Posted: 01.10.2021 12:32:00

The most expensive heating winter of all time is imminent in Europe

Gas shortages threaten Europe with rising prices and food shortages. Electricity and gas bills have already started to rise, and some countries have also faced fertiliser shortages, the BBC reported.

According to Action News Now, the wholesale price of natural gas rose to record highs in the UK, France, Spain, Germany and Italy.
Gas prices in Europe have more than tripled since the beginning of the year and, according to Gazprom CEO, Alexei Miller, will continue to break records. The result will be ‘growing discontent among voters already impoverished in the pandemic, as well as the threat of further impoverishment due to the fact that rising utility costs are holding back consumption — the main engine of the European economy’, the BBC reports.
Residents of Germany who heat their homes with gas must be prepared for a sharp rise in energy prices. The reason is record prices for gas and electricity, as well as sharply increased prices for fuel oil. Carsten Fritsch, Commerzbank’s raw material expert, warns that the most expensive winter of all time is inevitable, as written in German edition ‘Bild’.
Dozens of utilities have already raised prices, arguing for the move by higher purchasing prices for natural gas due to sharply increased demand after the economy emerged from the pandemic, as well as relatively empty storage facilities. In the current period of time, the market price for gas is at an all-time high.
Gas supplies from Russia remain limited as the country is restoring its own reserves, and gas exports from Norway were below average due to repairs at fields and processing stations.
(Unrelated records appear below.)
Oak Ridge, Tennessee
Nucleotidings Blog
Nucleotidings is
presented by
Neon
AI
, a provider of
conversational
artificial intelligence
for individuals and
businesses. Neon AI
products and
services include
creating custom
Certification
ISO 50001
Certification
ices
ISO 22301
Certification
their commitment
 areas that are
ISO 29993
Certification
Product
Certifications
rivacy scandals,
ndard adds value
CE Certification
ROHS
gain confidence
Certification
Experts believe that the final price will depend on many factors, including weather conditions and the pandemic, the volume of gas supplies from Russia to the European market and price competition from Asian countries.
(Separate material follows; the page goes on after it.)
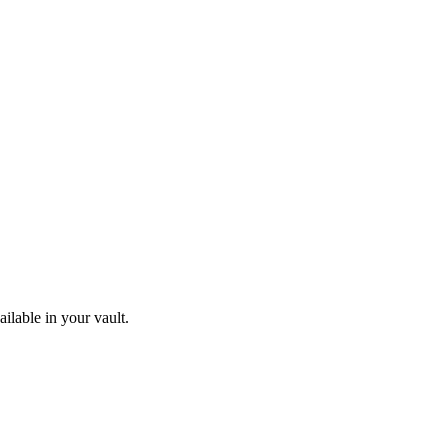
ilable in your vault.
According to the BBC, an extremely unfavourable situation is developing in the UK, which has left the EU. Prices there are growing faster, and the economy is recovering more slowly than those of its European neighbours, because in addition to the coronavirus, the consequences of Brexit, and now also expensive gas, are affecting it.
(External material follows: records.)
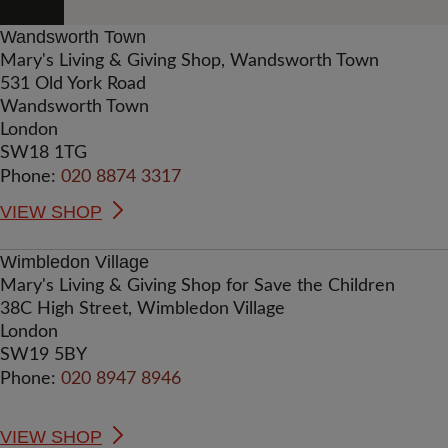
Wandsworth Town
Mary's Living & Giving Shop, Wandsworth Town
531 Old York Road
Wandsworth Town
London
SW18 1TG
Phone:
020 8874 3317
VIEW SHOP
Wimbledon Village
Mary's Living & Giving Shop for Save the Children
38C High Street, Wimbledon Village
London
SW19 5BY
Phone:
020 8947 8946
VIEW SHOP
“The British experience demonstrates how a gas shortage can turn into a food crisis,” writes the BBC and points out that local farmers and supermarkets have already warned of the high likelihood of a rise in food prices.
Earlier, European Commissioner for Energy, Kadri Simson, promised that the European Commission in the coming weeks will determine a list of measures that EU member states can apply to solve the problem of high energy prices.